▶ _What the task requires_: The records underneath are to be repeated exactly, with the pictures left out.

(Landmark coordinate records)

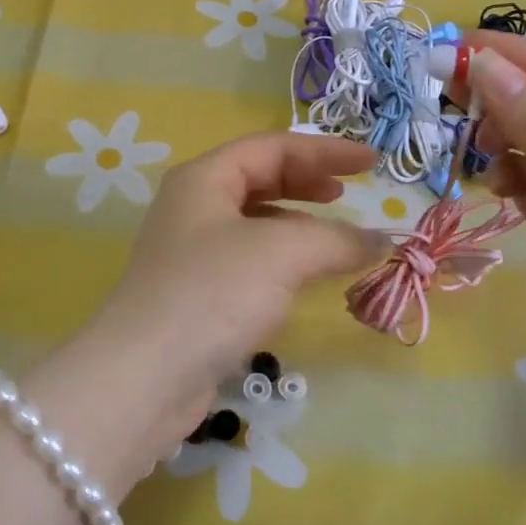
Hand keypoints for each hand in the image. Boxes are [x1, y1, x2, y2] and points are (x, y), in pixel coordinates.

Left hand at [26, 134, 385, 484]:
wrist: (145, 376)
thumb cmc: (212, 293)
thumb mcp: (282, 253)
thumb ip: (336, 239)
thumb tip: (380, 240)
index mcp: (204, 179)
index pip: (272, 147)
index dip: (325, 150)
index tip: (371, 163)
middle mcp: (194, 207)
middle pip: (260, 179)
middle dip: (307, 182)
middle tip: (348, 193)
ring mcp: (192, 252)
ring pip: (255, 223)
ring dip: (299, 224)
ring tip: (336, 238)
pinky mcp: (198, 294)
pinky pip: (250, 261)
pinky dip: (284, 261)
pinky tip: (305, 278)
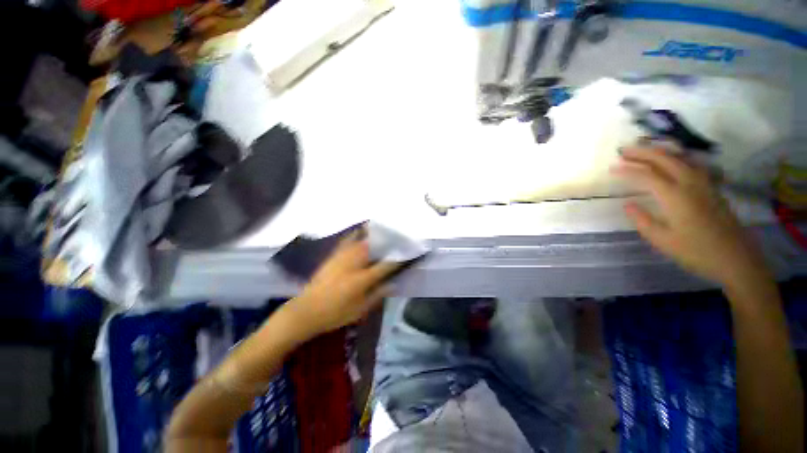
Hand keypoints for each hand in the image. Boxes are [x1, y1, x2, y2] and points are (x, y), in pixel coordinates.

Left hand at [287, 235, 398, 337]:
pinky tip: (361, 230)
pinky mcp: (333, 255)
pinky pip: (347, 240)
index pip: (386, 265)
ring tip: (384, 231)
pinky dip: (356, 233)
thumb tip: (393, 284)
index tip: (408, 254)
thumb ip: (377, 295)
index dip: (399, 259)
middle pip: (375, 247)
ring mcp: (342, 257)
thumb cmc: (335, 314)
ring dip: (375, 235)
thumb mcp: (360, 310)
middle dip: (388, 242)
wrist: (306, 310)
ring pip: (362, 240)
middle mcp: (354, 263)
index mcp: (363, 278)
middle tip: (398, 239)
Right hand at [613, 145, 769, 286]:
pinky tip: (672, 161)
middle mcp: (690, 183)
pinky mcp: (712, 188)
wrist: (736, 259)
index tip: (611, 168)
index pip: (647, 175)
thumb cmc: (696, 252)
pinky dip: (677, 158)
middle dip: (642, 152)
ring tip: (644, 150)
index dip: (627, 170)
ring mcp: (704, 184)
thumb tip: (627, 204)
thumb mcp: (662, 240)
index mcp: (675, 196)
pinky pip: (692, 164)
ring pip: (681, 158)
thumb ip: (642, 220)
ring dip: (660, 151)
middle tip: (624, 151)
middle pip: (665, 159)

▶ _Result of this task_:
Hand keypoints for each hand in the image. Boxes are [x1, y1, x2, y2] and points are (x, y), in pixel coordinates.

Left hand at [26, 134, 385, 484]:
wrist: (145, 376)
thumb cmc: (212, 293)
thumb mcp: (282, 253)
thumb ip: (336, 239)
thumb tip: (380, 240)
index mcp: (204, 179)
index pip: (272, 147)
index dip: (325, 150)
index tip: (371, 163)
middle mcp: (194, 207)
middle pip: (260, 179)
middle dip: (307, 182)
middle tip: (348, 193)
ring mcp: (192, 252)
ring pip: (255, 223)
ring dip: (299, 224)
ring tip: (336, 238)
pinky mcp: (198, 294)
pinky pip: (250, 261)
pinky dip: (284, 261)
pinky tip: (305, 278)
Hand keypoints for each hand in the image. Boxes are [x1, y1, x2, y2] and points are (x, y), in pixel coordinates.

Left hand at [287, 235, 398, 337]:
pinky tip: (361, 230)
pinky mcp: (333, 255)
pinky pip: (347, 240)
index pip: (386, 265)
ring tip: (384, 231)
pinky dip: (356, 233)
thumb tip: (393, 284)
index tip: (408, 254)
thumb ip: (377, 295)
index dip: (399, 259)
middle pip: (375, 247)
ring mcp: (342, 257)
thumb cmc: (335, 314)
ring dip: (375, 235)
thumb mcp: (360, 310)
middle dip: (388, 242)
wrist: (306, 310)
ring pip: (362, 240)
middle mcp: (354, 263)
index mcp: (363, 278)
middle tip: (398, 239)
Right hand at [613, 145, 769, 286]:
pinky tip: (672, 161)
middle mcp: (690, 183)
pinky mcp: (712, 188)
wrist: (736, 259)
index tip: (611, 168)
index pip: (647, 175)
thumb cmc: (696, 252)
pinky dip: (677, 158)
middle dip: (642, 152)
ring tip: (644, 150)
index dip: (627, 170)
ring mcp: (704, 184)
thumb tip: (627, 204)
thumb mcp: (662, 240)
index mcp: (675, 196)
pinky pip: (692, 164)
ring pip: (681, 158)
thumb ip: (642, 220)
ring dip: (660, 151)
middle tip: (624, 151)
middle pip: (665, 159)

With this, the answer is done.